Nos últimos meses, houve momentos em que o número de migrantes nas estradas e nos abrigos diminuiu, em parte devido ao fechamento das fronteiras. Mas agora os números estão aumentando novamente e as pessoas afetadas pela violência, pobreza e devastação estão de volta.

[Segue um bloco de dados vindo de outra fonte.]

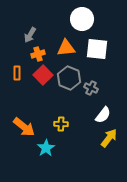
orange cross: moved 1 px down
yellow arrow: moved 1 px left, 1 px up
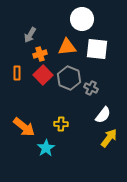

O recém-nomeado presidente dos Estados Unidos, Joe Biden, prometeu reverter muitas das políticas anti-migrantes impostas por Trump. Resta ver o que essa reversão realmente significará. Em qualquer caso, as mudanças levarão vários meses e nada mudará do dia para a noite. Os abrigos permanecem fechados e centenas de famílias continuarão dormindo nas ruas, expostas aos perigos colocados pelo México e pela pandemia, ansiando por proteção e abrigo, buscando uma forma de contornar todos os obstáculos, com suas mochilas leves e seus fardos pesados.

 Yesika Ocampo/MSF

1. Kit MSF. O kit básico para homens contém um frasco de água, dois sachês de solução de reidratação oral, duas barras de sabão, uma escova e pasta de dentes, um mapa do México mostrando rotas e abrigos para migrantes, informações sobre a linha de ajuda psicológica de MSF, um grande saco de polietileno, duas lâminas de barbear e um par de meias extras. 2. Garrafa de água. 3. Meias. 4. Lanterna a pilha. 5. Sachê de maionese. Com o fechamento dos abrigos e a suspensão de muitos serviços, incluindo o fornecimento de alimentos, Jorge passa fome frequentemente. Ele economiza qualquer comida que recebe. 6. Suéter. 7. Bíblia. Em mais de uma ocasião, ele a deixou cair, razão pela qual está rasgada e surrada. 8. Carregador telefônico. Jorge foi deixado com o carregador depois que seu telefone foi roubado, juntamente com o pouco dinheiro que tinha com ele. 9. Mochila.